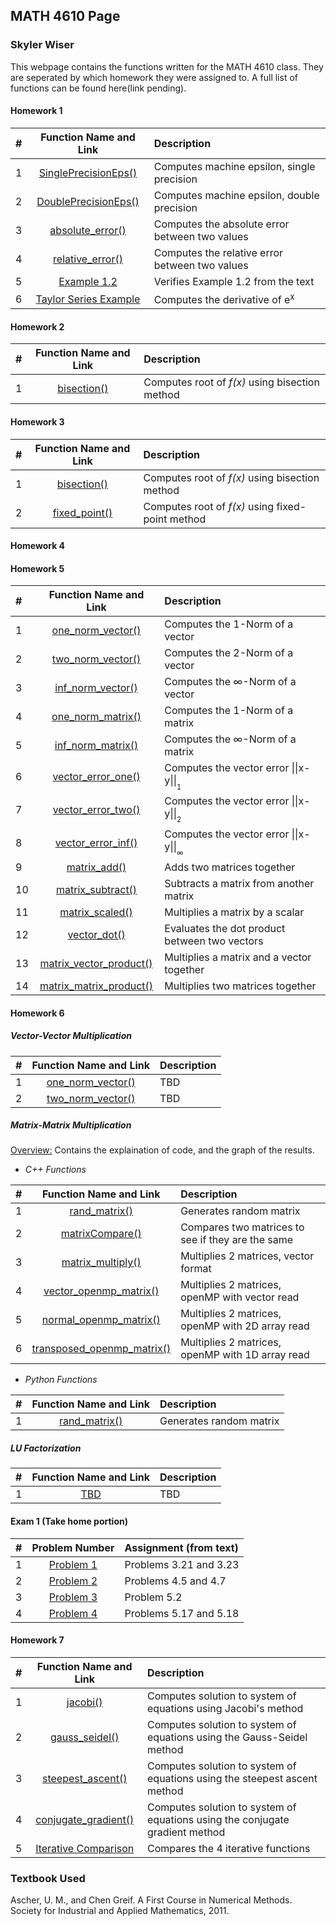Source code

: ## MATH 4610 Page
### Skyler Wiser

This webpage contains the functions written for the MATH 4610 class. They are seperated by which homework they were assigned to. A full list of functions can be found here(link pending).

#### Homework 1

| # | Function Name and Link | Description |
| :--- | :---: | :--- |
| 1 | [SinglePrecisionEps()](https://swiser.github.io/MATH4610/HW1/SinglePrecisionEps) | Computes machine epsilon, single precision |
| 2 | [DoublePrecisionEps()](https://swiser.github.io/MATH4610/HW1/DoublePrecisionEps) | Computes machine epsilon, double precision |
| 3 | [absolute_error()](https://swiser.github.io/MATH4610/HW1/absolute_error) | Computes the absolute error between two values |
| 4 | [relative_error()](https://swiser.github.io/MATH4610/HW1/relative_error) | Computes the relative error between two values |
| 5 | [Example 1.2](https://swiser.github.io/MATH4610/HW1/example1_2) | Verifies Example 1.2 from the text |
| 6 | [Taylor Series Example](https://swiser.github.io/MATH4610/HW1/TaylorSeriesExample) | Computes the derivative of e<sup>x</sup> |

#### Homework 2

| # | Function Name and Link | Description |
| :--- | :---: | :--- |
| 1 | [bisection()](https://swiser.github.io/MATH4610/HW2/bisection) | Computes root of *f(x)* using bisection method |

#### Homework 3

| # | Function Name and Link | Description |
| :--- | :---: | :--- |
| 1 | [bisection()](https://swiser.github.io/MATH4610/HW2/bisection) | Computes root of *f(x)* using bisection method |
| 2 | [fixed_point()](https://swiser.github.io/MATH4610/HW3/fixed_point) | Computes root of *f(x)* using fixed-point method |

#### Homework 4
#### Homework 5

| # | Function Name and Link | Description |
| :--- | :---: | :--- |
| 1 | [one_norm_vector()](https://swiser.github.io/MATH4610/one_norm_vector) | Computes the 1-Norm of a vector |
| 2 | [two_norm_vector()](https://swiser.github.io/MATH4610/two_norm_vector) | Computes the 2-Norm of a vector |
| 3 | [inf_norm_vector()](https://swiser.github.io/MATH4610/inf_norm_vector) | Computes the ∞-Norm of a vector |
| 4 | [one_norm_matrix()](https://swiser.github.io/MATH4610/one_norm_matrix) | Computes the 1-Norm of a matrix |
| 5 | [inf_norm_matrix()](https://swiser.github.io/MATH4610/inf_norm_matrix) | Computes the ∞-Norm of a matrix |
| 6 | [vector_error_one()](https://swiser.github.io/MATH4610/vector_error_one) | Computes the vector error \|\|x-y\|\|<sub><sub>1</sub></sub> |
| 7 | [vector_error_two()](https://swiser.github.io/MATH4610/vector_error_two) | Computes the vector error \|\|x-y\|\|<sub><sub>2</sub></sub> |
| 8 | [vector_error_inf()](https://swiser.github.io/MATH4610/vector_error_inf) | Computes the vector error \|\|x-y\|\|<sub><sub>∞</sub></sub> |
| 9 | [matrix_add()](https://swiser.github.io/MATH4610/matrix_add) | Adds two matrices together |
| 10 | [matrix_subtract()](https://swiser.github.io/MATH4610/matrix_subtract) | Subtracts a matrix from another matrix  |
| 11 | [matrix_scaled()](https://swiser.github.io/MATH4610/matrix_scaled) | Multiplies a matrix by a scalar |
| 12 | [vector_dot()](https://swiser.github.io/MATH4610/vector_dot) | Evaluates the dot product between two vectors |
| 13 | [matrix_vector_product()](https://swiser.github.io/MATH4610/matrix_vector_product) | Multiplies a matrix and a vector together |
| 14 | [matrix_matrix_product()](https://swiser.github.io/MATH4610/matrix_matrix_product) | Multiplies two matrices together |

#### Homework 6

##### Vector-Vector Multiplication

| # | Function Name and Link | Description |
| :--- | :---: | :--- |
| 1 | [one_norm_vector()](https://swiser.github.io/MATH4610/HW6/TBD) | TBD |
| 2 | [two_norm_vector()](https://swiser.github.io/MATH4610/HW6/TBD) | TBD |

##### Matrix-Matrix Multiplication

[Overview:](https://swiser.github.io/MATH4610/HW6/Matrix_matrix_optimization) Contains the explaination of code, and the graph of the results.
  * _C++ Functions_
  
  | # | Function Name and Link | Description |
  | :--- | :---: | :--- |
  | 1 | [rand_matrix()](https://swiser.github.io/MATH4610/HW6/rand_matrix_c) | Generates random matrix |
  | 2 | [matrixCompare()](https://swiser.github.io/MATH4610/HW6/matrix_compare_c) | Compares two matrices to see if they are the same |
  | 3 | [matrix_multiply()](https://swiser.github.io/MATH4610/HW6/matrix_multiply_c) | Multiplies 2 matrices, vector format |
  | 4 | [vector_openmp_matrix()](https://swiser.github.io/MATH4610/HW6/vector_openmp_matrix) | Multiplies 2 matrices, openMP with vector read |
  | 5 | [normal_openmp_matrix()](https://swiser.github.io/MATH4610/HW6/normal_openmp_matrix) | Multiplies 2 matrices, openMP with 2D array read |
  | 6 | [transposed_openmp_matrix()](https://swiser.github.io/MATH4610/HW6/transposed_openmp_matrix) | Multiplies 2 matrices, openMP with 1D array read |

  * _Python Functions_
  
  | # | Function Name and Link | Description |
  | :--- | :---: | :--- |
  | 1 | [rand_matrix()](https://swiser.github.io/MATH4610/HW6/rand_matrix_py) | Generates random matrix |

##### LU Factorization

| # | Function Name and Link | Description |
| :--- | :---: | :--- |
| 1 | [TBD](https://swiser.github.io/MATH4610/HW6/TBD) | TBD |

#### Exam 1 (Take home portion)

  | # | Problem Number | Assignment (from text) |
  | :--- | :---: | :--- |
  | 1 | [Problem 1](https://swiser.github.io/MATH4610/Exam1/Problem1) | Problems 3.21 and 3.23 |
  | 2 | [Problem 2](https://swiser.github.io/MATH4610/Exam1/Problem2) | Problems 4.5 and 4.7|
  | 3 | [Problem 3](https://swiser.github.io/MATH4610/Exam1/Problem3) | Problem 5.2 |
  | 4 | [Problem 4](https://swiser.github.io/MATH4610/Exam1/Problem4) | Problems 5.17 and 5.18 |

#### Homework 7

| # | Function Name and Link | Description |
| :--- | :---: | :--- |
| 1 | [jacobi()](https://swiser.github.io/MATH4610/HW7/jacobi) | Computes solution to system of equations using Jacobi's method |
| 2 | [gauss_seidel()](https://swiser.github.io/MATH4610/HW7/gauss_seidel) | Computes solution to system of equations using the Gauss-Seidel method |
| 3 | [steepest_ascent()](https://swiser.github.io/MATH4610/HW7/steepest_ascent) | Computes solution to system of equations using the steepest ascent method |
| 4 | [conjugate_gradient()](https://swiser.github.io/MATH4610/HW7/conjugate_gradient) | Computes solution to system of equations using the conjugate gradient method |
| 5 | [Iterative Comparison](https://swiser.github.io/MATH4610/HW7/iterative_compare) | Compares the 4 iterative functions |

### Textbook Used

Ascher, U. M., and Chen Greif. A First Course in Numerical Methods. Society for Industrial and Applied Mathematics, 2011.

....

■ **Task prompt**
Retype all of the entries above character for character, and leave the pictures out of your copy.

■ **Written solution**
Source code

: ## MATH 4610 Page
### Skyler Wiser

This webpage contains the functions written for the MATH 4610 class. They are seperated by which homework they were assigned to. A full list of functions can be found here(link pending).

#### Homework 1

| # | Function Name and Link | Description |
| :--- | :---: | :--- |
| 1 | [SinglePrecisionEps()](https://swiser.github.io/MATH4610/HW1/SinglePrecisionEps) | Computes machine epsilon, single precision |
| 2 | [DoublePrecisionEps()](https://swiser.github.io/MATH4610/HW1/DoublePrecisionEps) | Computes machine epsilon, double precision |
| 3 | [absolute_error()](https://swiser.github.io/MATH4610/HW1/absolute_error) | Computes the absolute error between two values |
| 4 | [relative_error()](https://swiser.github.io/MATH4610/HW1/relative_error) | Computes the relative error between two values |
| 5 | [Example 1.2](https://swiser.github.io/MATH4610/HW1/example1_2) | Verifies Example 1.2 from the text |
| 6 | [Taylor Series Example](https://swiser.github.io/MATH4610/HW1/TaylorSeriesExample) | Computes the derivative of e<sup>x</sup> |

#### Homework 2

| # | Function Name and Link | Description |
| :--- | :---: | :--- |
| 1 | [bisection()](https://swiser.github.io/MATH4610/HW2/bisection) | Computes root of *f(x)* using bisection method |

#### Homework 3

| # | Function Name and Link | Description |
| :--- | :---: | :--- |
| 1 | [bisection()](https://swiser.github.io/MATH4610/HW2/bisection) | Computes root of *f(x)* using bisection method |
| 2 | [fixed_point()](https://swiser.github.io/MATH4610/HW3/fixed_point) | Computes root of *f(x)* using fixed-point method |

#### Homework 4
#### Homework 5

| # | Function Name and Link | Description |
| :--- | :---: | :--- |
| 1 | [one_norm_vector()](https://swiser.github.io/MATH4610/one_norm_vector) | Computes the 1-Norm of a vector |
| 2 | [two_norm_vector()](https://swiser.github.io/MATH4610/two_norm_vector) | Computes the 2-Norm of a vector |
| 3 | [inf_norm_vector()](https://swiser.github.io/MATH4610/inf_norm_vector) | Computes the ∞-Norm of a vector |
| 4 | [one_norm_matrix()](https://swiser.github.io/MATH4610/one_norm_matrix) | Computes the 1-Norm of a matrix |
| 5 | [inf_norm_matrix()](https://swiser.github.io/MATH4610/inf_norm_matrix) | Computes the ∞-Norm of a matrix |
| 6 | [vector_error_one()](https://swiser.github.io/MATH4610/vector_error_one) | Computes the vector error \|\|x-y\|\|<sub><sub>1</sub></sub> |
| 7 | [vector_error_two()](https://swiser.github.io/MATH4610/vector_error_two) | Computes the vector error \|\|x-y\|\|<sub><sub>2</sub></sub> |
| 8 | [vector_error_inf()](https://swiser.github.io/MATH4610/vector_error_inf) | Computes the vector error \|\|x-y\|\|<sub><sub>∞</sub></sub> |
| 9 | [matrix_add()](https://swiser.github.io/MATH4610/matrix_add) | Adds two matrices together |
| 10 | [matrix_subtract()](https://swiser.github.io/MATH4610/matrix_subtract) | Subtracts a matrix from another matrix  |
| 11 | [matrix_scaled()](https://swiser.github.io/MATH4610/matrix_scaled) | Multiplies a matrix by a scalar |
| 12 | [vector_dot()](https://swiser.github.io/MATH4610/vector_dot) | Evaluates the dot product between two vectors |
| 13 | [matrix_vector_product()](https://swiser.github.io/MATH4610/matrix_vector_product) | Multiplies a matrix and a vector together |
| 14 | [matrix_matrix_product()](https://swiser.github.io/MATH4610/matrix_matrix_product) | Multiplies two matrices together |

#### Homework 6

##### Vector-Vector Multiplication

| # | Function Name and Link | Description |
| :--- | :---: | :--- |
| 1 | [one_norm_vector()](https://swiser.github.io/MATH4610/HW6/TBD) | TBD |
| 2 | [two_norm_vector()](https://swiser.github.io/MATH4610/HW6/TBD) | TBD |

##### Matrix-Matrix Multiplication

[Overview:](https://swiser.github.io/MATH4610/HW6/Matrix_matrix_optimization) Contains the explaination of code, and the graph of the results.
  * _C++ Functions_
  
  | # | Function Name and Link | Description |
  | :--- | :---: | :--- |
  | 1 | [rand_matrix()](https://swiser.github.io/MATH4610/HW6/rand_matrix_c) | Generates random matrix |
  | 2 | [matrixCompare()](https://swiser.github.io/MATH4610/HW6/matrix_compare_c) | Compares two matrices to see if they are the same |
  | 3 | [matrix_multiply()](https://swiser.github.io/MATH4610/HW6/matrix_multiply_c) | Multiplies 2 matrices, vector format |
  | 4 | [vector_openmp_matrix()](https://swiser.github.io/MATH4610/HW6/vector_openmp_matrix) | Multiplies 2 matrices, openMP with vector read |
  | 5 | [normal_openmp_matrix()](https://swiser.github.io/MATH4610/HW6/normal_openmp_matrix) | Multiplies 2 matrices, openMP with 2D array read |
  | 6 | [transposed_openmp_matrix()](https://swiser.github.io/MATH4610/HW6/transposed_openmp_matrix) | Multiplies 2 matrices, openMP with 1D array read |

  * _Python Functions_
  
  | # | Function Name and Link | Description |
  | :--- | :---: | :--- |
  | 1 | [rand_matrix()](https://swiser.github.io/MATH4610/HW6/rand_matrix_py) | Generates random matrix |

##### LU Factorization

| # | Function Name and Link | Description |
| :--- | :---: | :--- |
| 1 | [TBD](https://swiser.github.io/MATH4610/HW6/TBD) | TBD |

#### Exam 1 (Take home portion)

  | # | Problem Number | Assignment (from text) |
  | :--- | :---: | :--- |
  | 1 | [Problem 1](https://swiser.github.io/MATH4610/Exam1/Problem1) | Problems 3.21 and 3.23 |
  | 2 | [Problem 2](https://swiser.github.io/MATH4610/Exam1/Problem2) | Problems 4.5 and 4.7|
  | 3 | [Problem 3](https://swiser.github.io/MATH4610/Exam1/Problem3) | Problem 5.2 |
  | 4 | [Problem 4](https://swiser.github.io/MATH4610/Exam1/Problem4) | Problems 5.17 and 5.18 |

#### Homework 7

| # | Function Name and Link | Description |
| :--- | :---: | :--- |
| 1 | [jacobi()](https://swiser.github.io/MATH4610/HW7/jacobi) | Computes solution to system of equations using Jacobi's method |
| 2 | [gauss_seidel()](https://swiser.github.io/MATH4610/HW7/gauss_seidel) | Computes solution to system of equations using the Gauss-Seidel method |
| 3 | [steepest_ascent()](https://swiser.github.io/MATH4610/HW7/steepest_ascent) | Computes solution to system of equations using the steepest ascent method |
| 4 | [conjugate_gradient()](https://swiser.github.io/MATH4610/HW7/conjugate_gradient) | Computes solution to system of equations using the conjugate gradient method |
| 5 | [Iterative Comparison](https://swiser.github.io/MATH4610/HW7/iterative_compare) | Compares the 4 iterative functions |

### Textbook Used

Ascher, U. M., and Chen Greif. A First Course in Numerical Methods. Society for Industrial and Applied Mathematics, 2011.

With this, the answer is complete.